Bea Cukai Soekarno Hatta Dukung Produk UMKM Tembus Pasar Internasional

Sudah lebih dari dari enam bulan pandemi Covid-19 melanda seluruh dunia, termasuk Indonesia, sehingga mengakibatkan lambatnya laju perekonomian.
Image title
Oleh Tim Publikasi Katadata - Tim Publikasi Katadata
21 September 2020, 18:00
Ditjen Bea dan Cukai
Katadata

Tangerang Selatan – Sudah lebih dari dari enam bulan pandemi Covid-19 melanda seluruh dunia, termasuk Indonesia, sehingga mengakibatkan lambatnya laju perekonomian. Pemerintah Indonesia pun saat ini telah menggalakkan program Pemulihan Ekonomi Nasional, yaitu program yang bertujuan meminimalkan dampak dari Covid-19.

Hal ini diungkapkan Kepala Kantor Bea Cukai Soekarno Hatta, Finari Manan, pada Jumat (18/09). Menurutnya, salah satu aksi dari program PEN adalah mendorong produk usaha mikro, kecil, dan menengah (UMKM) menembus pasar internasional.

“Berdasarkan data Badan Kebijakan Fiskal (BKF) hampir 60 persen kontribusi UMKM memberi pengaruh terhadap pendapatan domestik bruto (PDB) Nasional. “Karena itu upaya mendorong potensi ekspor produk UMKM ini benar-benar perlu dimaksimalkan,” ujarnya.

Finari mengatakan salah satu langkah Bea Cukai Soekarno Hatta adalah berkolaborasi dengan Pemerintah Provinsi Banten, Karantina Pertanian Soekarno-Hatta, PT Andalan Ekspor Indonesia (AeXI), serta perwakilan pelaku UMKM, mengadakan rapat lintas sektor dengan agenda pembahasan mendorong produk UMKM menuju ranah ekspor pada 7 September 2020 lalu. Dalam rapat tersebut, Finari memaparkan materi mengenai peran UMKM dalam mendongkrak angka ekonomi daerah setempat, bahkan sampai skala nasional.
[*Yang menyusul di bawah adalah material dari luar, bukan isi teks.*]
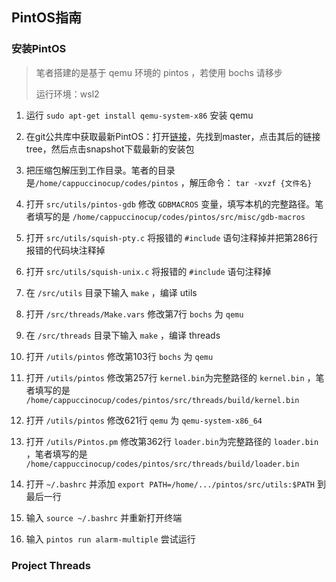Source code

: ## PintOS指南

### 安装PintOS
> 笔者搭建的是基于 qemu 环境的 pintos ，若使用 bochs 请移步
>
> 运行环境：wsl2
1. 运行 `sudo apt-get install qemu-system-x86` 安装 qemu

2. 在git公共库中获取最新PintOS：打开[链接](https://pintos-os.org/cgi-bin/gitweb.cgi?p=pintos-anon;a=summary)，先找到master，点击其后的链接tree，然后点击snapshot下载最新的安装包
3. 把压缩包解压到工作目录。笔者的目录是`/home/cappuccinocup/codes/pintos` ，解压命令：  `tar -xvzf {文件名}`

4. 打开 `src/utils/pintos-gdb` 修改 `GDBMACROS` 变量，填写本机的完整路径。笔者填写的是 `/home/cappuccinocup/codes/pintos/src/misc/gdb-macros`

5. 打开 `src/utils/squish-pty.c` 将报错的 `#include` 语句注释掉并把第286行报错的代码块注释掉

6. 打开 `src/utils/squish-unix.c`  将报错的 `#include` 语句注释掉

7. 在 `/src/utils` 目录下输入 `make` ，编译 utils

8. 打开 `/src/threads/Make.vars` 修改第7行 `bochs` 为 `qemu`

9. 在 `/src/threads` 目录下输入 `make` ，编译 threads

10. 打开 `/utils/pintos` 修改第103行 `bochs` 为 `qemu`

11. 打开 `/utils/pintos` 修改第257行 `kernel.bin`为完整路径的 `kernel.bin` ，笔者填写的是 `/home/cappuccinocup/codes/pintos/src/threads/build/kernel.bin`

12. 打开 `/utils/pintos` 修改621行 `qemu` 为 `qemu-system-x86_64`

13. 打开 `/utils/Pintos.pm` 修改第362行 `loader.bin`为完整路径的 `loader.bin` ，笔者填写的是 `/home/cappuccinocup/codes/pintos/src/threads/build/loader.bin`

14. 打开 `~/.bashrc` 并添加 `export PATH=/home/.../pintos/src/utils:$PATH` 到最后一行

15. 输入 `source ~/.bashrc` 并重新打开终端

16. 输入 `pintos run alarm-multiple` 尝试运行

### Project Threads
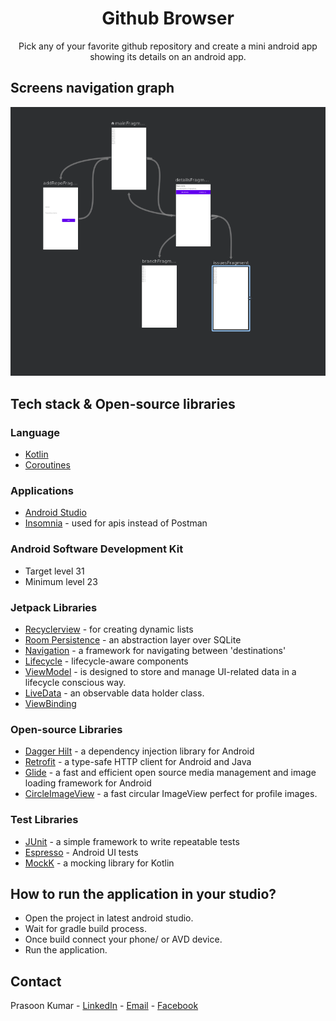 <h1 align="center">Github Browser</h1>

<p align="center">
Pick any of your favorite github repository and create a mini android app showing its details on an android app.
</p>


## Screens navigation graph

![summary](docs/navigation_graph.png)

## Tech stack & Open-source libraries

### Language

- [Kotlin](https://kotlinlang.org)
- [Coroutines](https://kotlinlang.org/docs/coroutines-overview.html)

### Applications
- [Android Studio](https://developer.android.com/studio)
- [Insomnia](https://insomnia.rest/) - used for apis instead of Postman

### Android Software Development Kit

- Target level 31
- Minimum level 23

### Jetpack Libraries

- [Recyclerview](https://developer.android.com/jetpack/androidx/releases/recyclerview) - for creating
  dynamic lists
- [Room Persistence](https://developer.android.com/jetpack/androidx/releases/room) - an abstraction
  layer over SQLite
- [Navigation](https://developer.android.com/jetpack/androidx/releases/navigation) - a framework for
  navigating between 'destinations'
- [Lifecycle](https://developer.android.com/jetpack/androidx/releases/lifecycle) - lifecycle-aware
  components
- [ViewModel](https://developer.android.com/topic/libraries/architecture/viewmodel) -  is designed to store
  and manage UI-related data in a lifecycle conscious way.
- [LiveData](https://developer.android.com/topic/libraries/architecture/livedata) - an observable data holder class.
- [ViewBinding](https://developer.android.com/topic/libraries/view-binding)

### Open-source Libraries

- [Dagger Hilt](https://dagger.dev/hilt/) - a dependency injection library for Android
- [Retrofit](https://square.github.io/retrofit/) - a type-safe HTTP client for Android and Java
- [Glide](https://github.com/bumptech/glide) - a fast and efficient open source media management and
  image loading framework for Android
- [CircleImageView](https://github.com/hdodenhof/CircleImageView) - a fast circular ImageView perfect for profile images.

### Test Libraries

- [JUnit](https://junit.org/junit4/) - a simple framework to write repeatable tests
- [Espresso](https://developer.android.com/training/testing/espresso) - Android UI tests
- [MockK](https://mockk.io) - a mocking library for Kotlin


## How to run the application in your studio?

- Open the project in latest android studio.
- Wait for gradle build process.
- Once build connect your phone/ or AVD device.
- Run the application.

## Contact

Prasoon Kumar - [LinkedIn](https://linkedin.com/in/prasoon0) - [Email](mailto:prasoonk187@gmail.com) - [Facebook](https://www.facebook.com/prasoon0)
“Dengan komitmen bersama, kita pasti bisa mewujudkan produk UMKM menembus pasar internasional,” katanya optimistis.

Masih menurut Finari, di rapat tersebut, Kepala Dinas Perindustrian dan Perdagangan Provinsi Banten, Babar Suharyo, mengemukakan bahwa potensi produk UMKM daerah setempat, yaitu hasil olahan pertanian. Saat ini terdapat dua komoditas unggulan, yaitu olahan kelapa hijau dengan merk Bantenese Coco dan gula semut dengan merk Kawung Lebak.

Dalam rapat tersebut, kata Finari, Direktur PT AeXI, Luthfi Ginanjar memaparkan ada beberapa kendala yang perlu dituntaskan terlebih dulu. Kendalanya pengelolaan sumber daya manusia (SDM) pelaku UMKM, membuka akses pasar global, pembiayaan modal usaha, regulasi dari instansi penerbit perizinan, dan perihal logistik. “Kami tetap optimistis melalui pertemuan seperti ini, dapat menciptakan solusi yang inovatif,” ujar Finari.